Carrot soup might not sound appealing, but what about roasted carrots, with a sweet, smokey, turmeric flavour that melt in your mouth when blended with peanut butter and chickpeas?
Ingredients (serves 4)
- 1 ½ pound (around 8) carrots, peeled and halved
- 1 tablespoon turmeric
- ½ teaspoon cinnamon
- 3 tablespoons olive oil
- 1 l vegetable broth or water
- 1 can (400 gr) chickpea, drained
- 3 tablespoons peanut butter
- ½ teaspoon honey
- yogurt, for serving
- parsley/coriander, for serving
- Preheat the oven to 220 C
- Toss the carrots with turmeric, olive oil, and cinnamon on a rimmed baking sheet. Season with salt. Roast, tossing occasionally, until tender and browned, around 30 minutes. Chop the carrots into smaller pieces.

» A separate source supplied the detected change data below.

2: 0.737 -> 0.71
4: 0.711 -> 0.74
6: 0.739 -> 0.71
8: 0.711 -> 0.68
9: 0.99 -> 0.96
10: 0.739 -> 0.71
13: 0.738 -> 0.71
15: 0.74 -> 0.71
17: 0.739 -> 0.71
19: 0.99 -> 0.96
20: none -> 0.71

- Boil the broth in a medium pot. Add the carrots and ½ can chickpeas. Cook 10 minutes, until flavors combined.
- Stir in the peanut butter and honey. Blend until the soup is very smooth, 1-2 minutes. Season with salt according to your taste.
- Toss the remaining chickpea with 1 teaspoon olive oil and salt.
- Divide the hot soup among bowls. Spoon a dollop of yogurt into the center of each. Serve with some parsley or coriander.